> What you need to do: List the kinds of spaces that each team neighbourhood can use, according to the text on Lendlease's new headquarters.

> Document section:
— begin —
Lendlease Corp moved into its new headquarters in the 168-tall tower 3 of Barangaroo South’s International Towers on Friday, 11 years after being shortlisted in the design competition for the new Sydney financial district between the harbour bridge & Darling Harbour and 6½ years after winning the state government contract to develop stage 1.

2000 of the construction company’s employees are moving from 5 locations into 24,500m² on levels 8-19 of Tower 3’s 39 floors.

Work practices

Chief executive & managing director Steve McCann said the new headquarters showcased Lendlease’s capability – it’s owned by a Lendlease-managed fund, was built by the company, is in a precinct transformed by its urban regeneration business and is in a tenancy that demonstrated the group’s understanding of vibrant, productive workspaces for employees & customers.

Under the team-based working model, instead of belonging to an individual desk, employees belong to a team neighbourhood of 15-20 people, and each neighbourhood has access to a range of spaces. Spaces include a team table, the anchor point for each team; working walls for visual communication; enclosed spaces known as pods; breakaways, for less formal & ad hoc collaboration; and focus points, for tasks requiring concentration.

Levels 13 & 14 feature a 6m high breathing green wall containing over 5000 plants. Mr McCann said the active, modular green wall system was scientifically proven to accelerate the removal of air pollutants, such as carbon dioxide & volatile organic compounds. “In addition, it cools the surrounding air temperature, resulting in energy efficiency and health & wellbeing gains.”

Tower 3 is one of the largest highrise office buildings to have received a 6 star green star office design v3 rating from the Green Building Council of Australia.
— end —
> Raw data:
— begin —
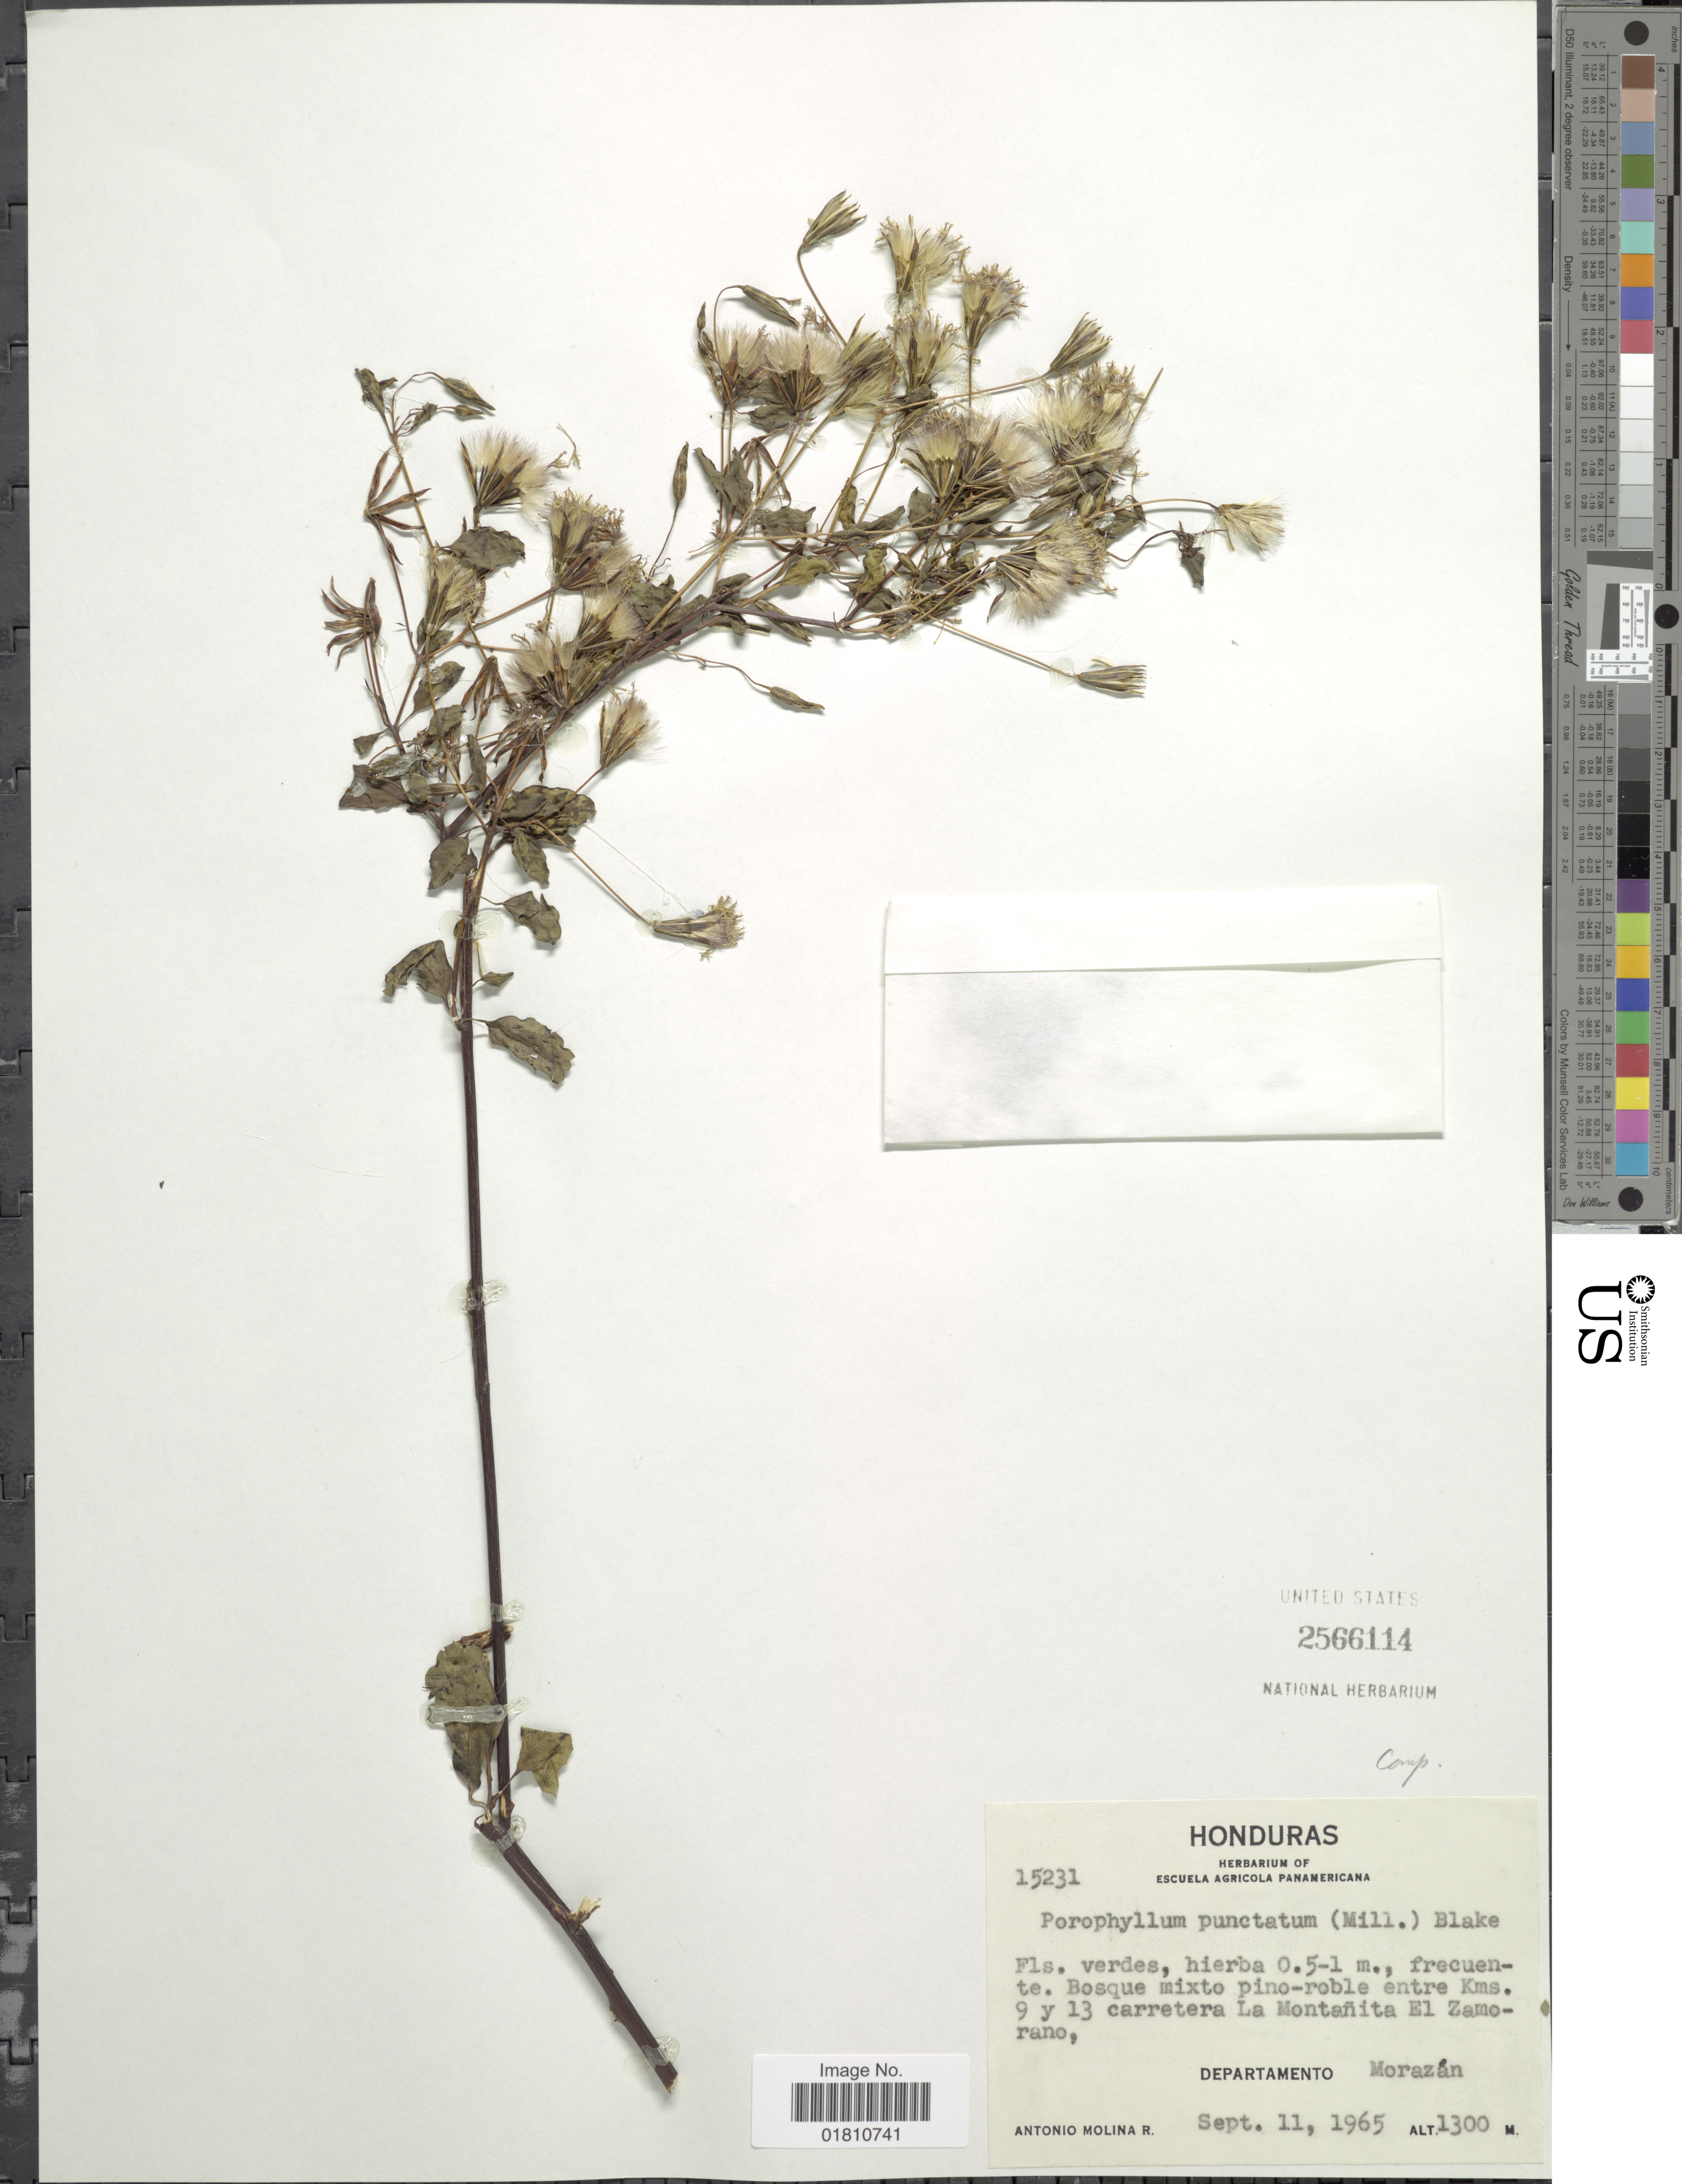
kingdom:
— end —
— begin —
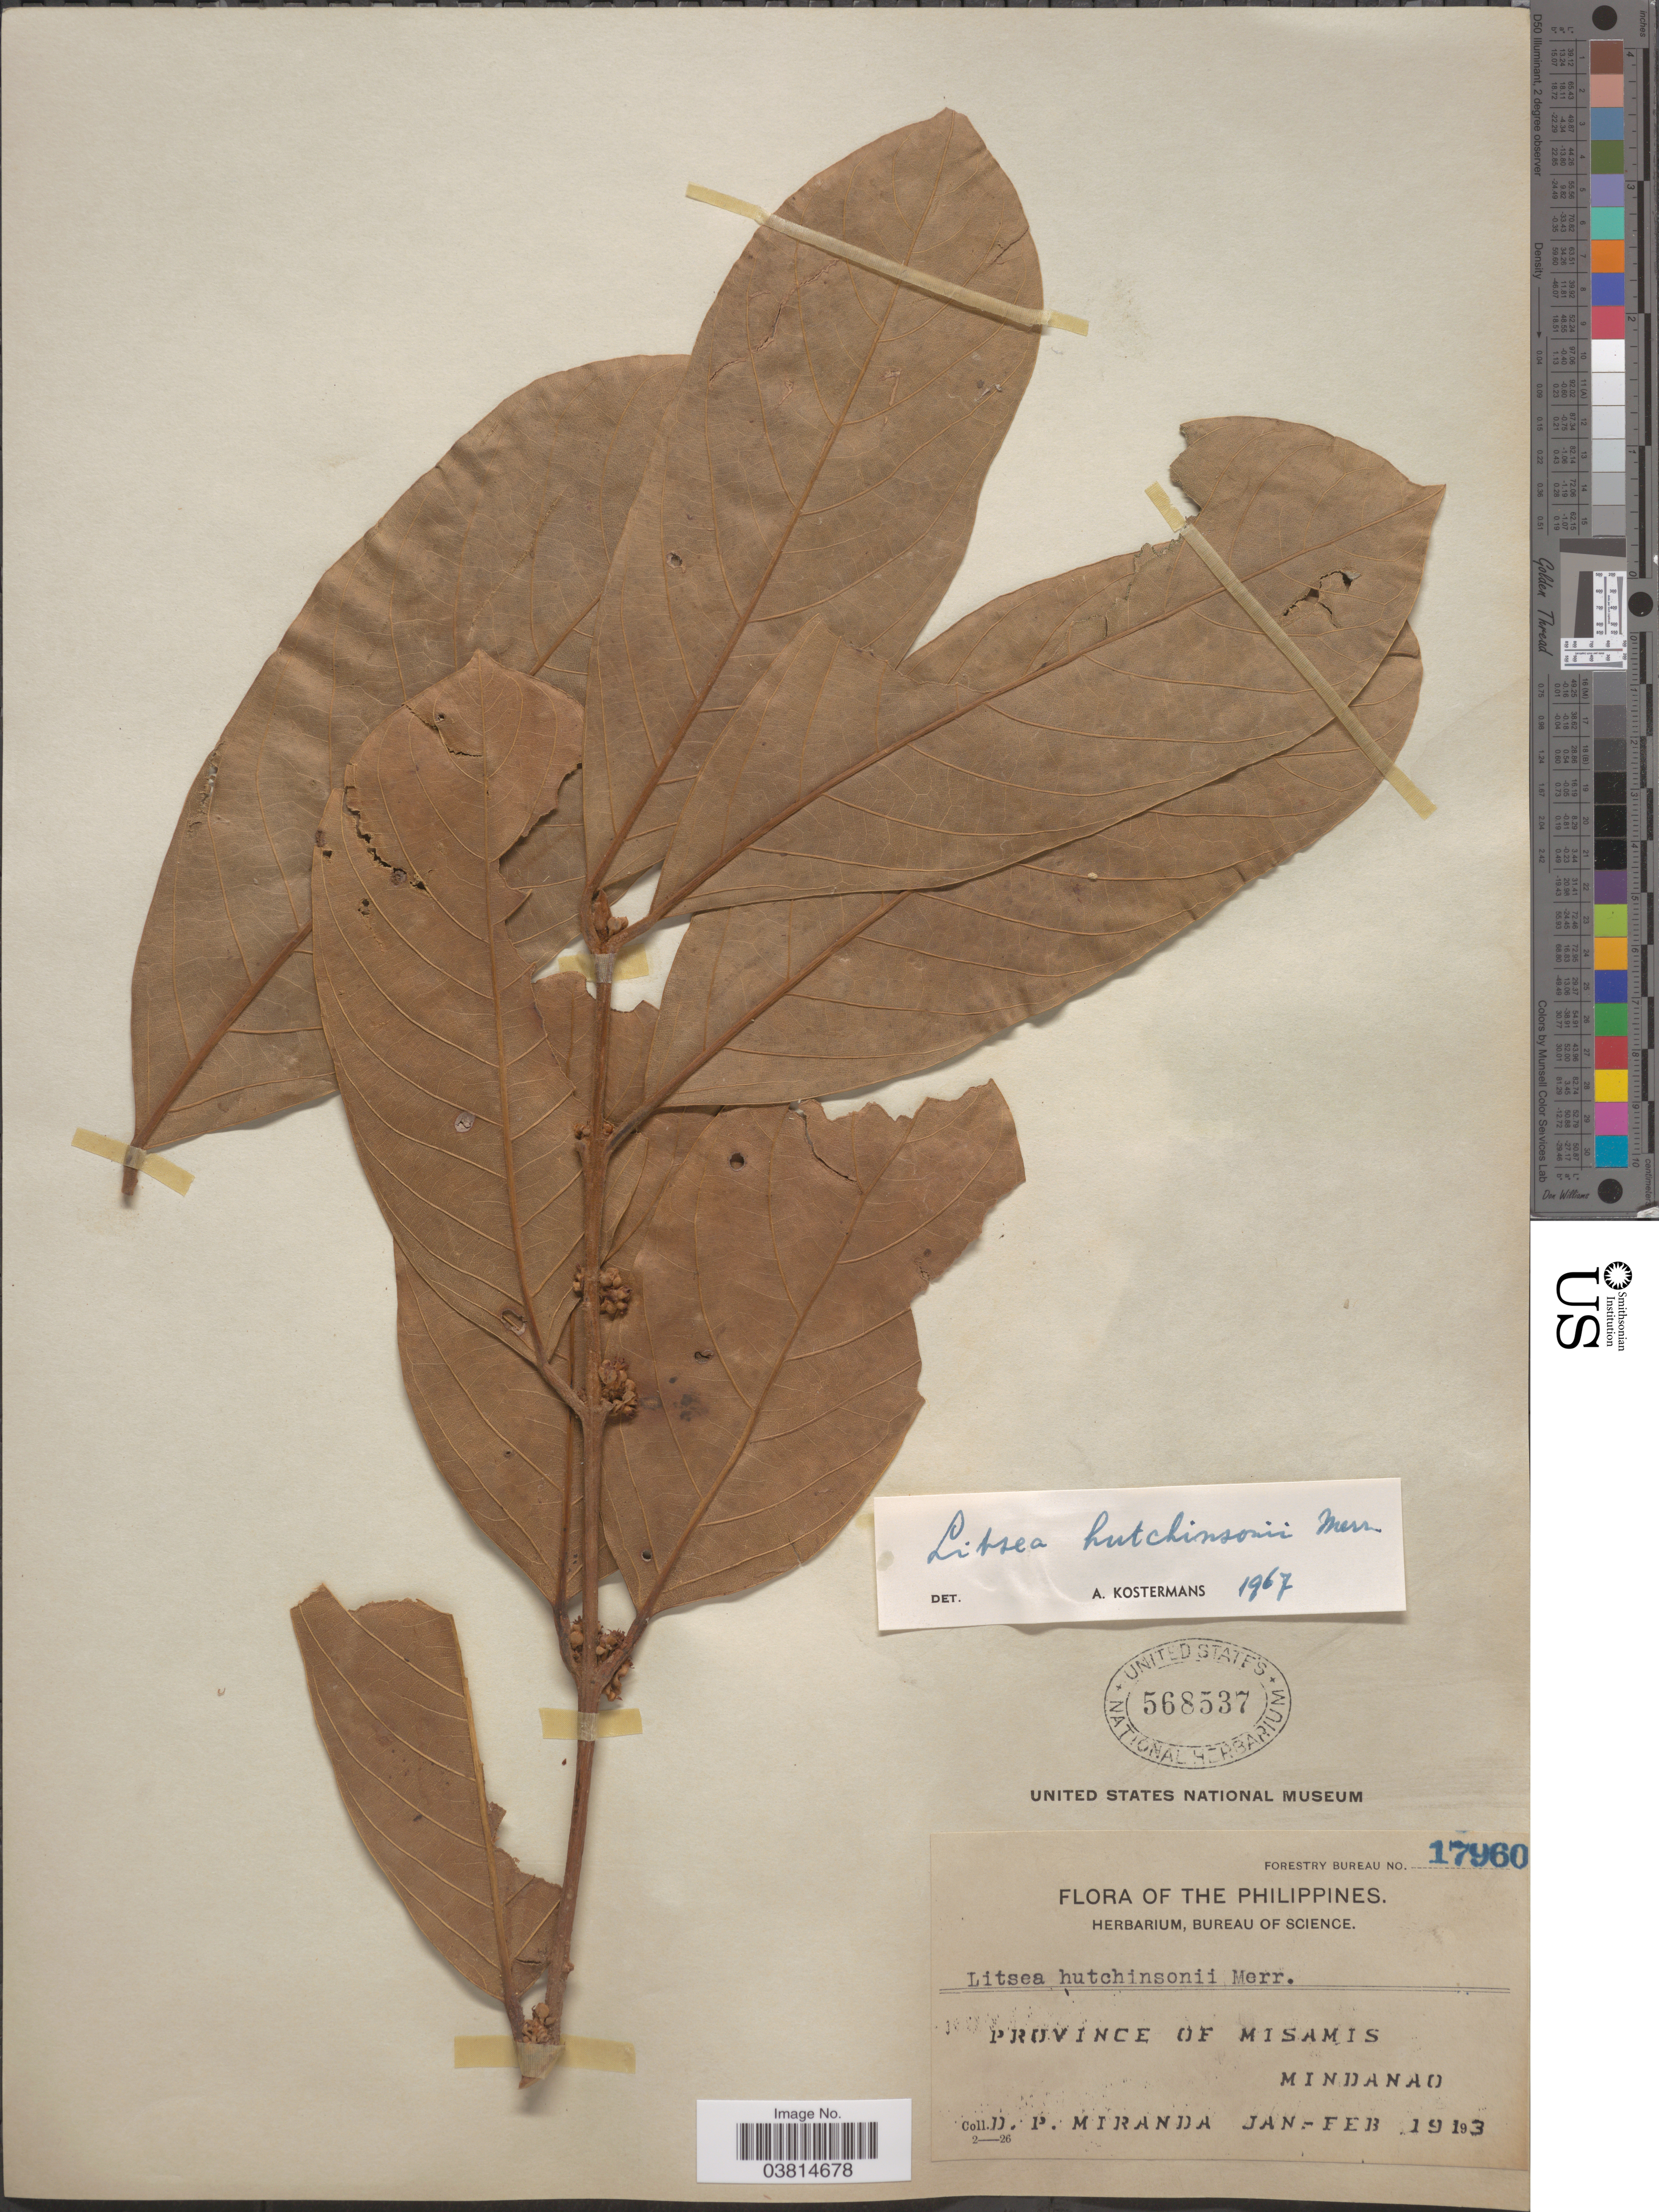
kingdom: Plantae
— end —
> Finished answer:
- Team table
- Working walls
- Pods (enclosed spaces)
- Breakaways
- Focus points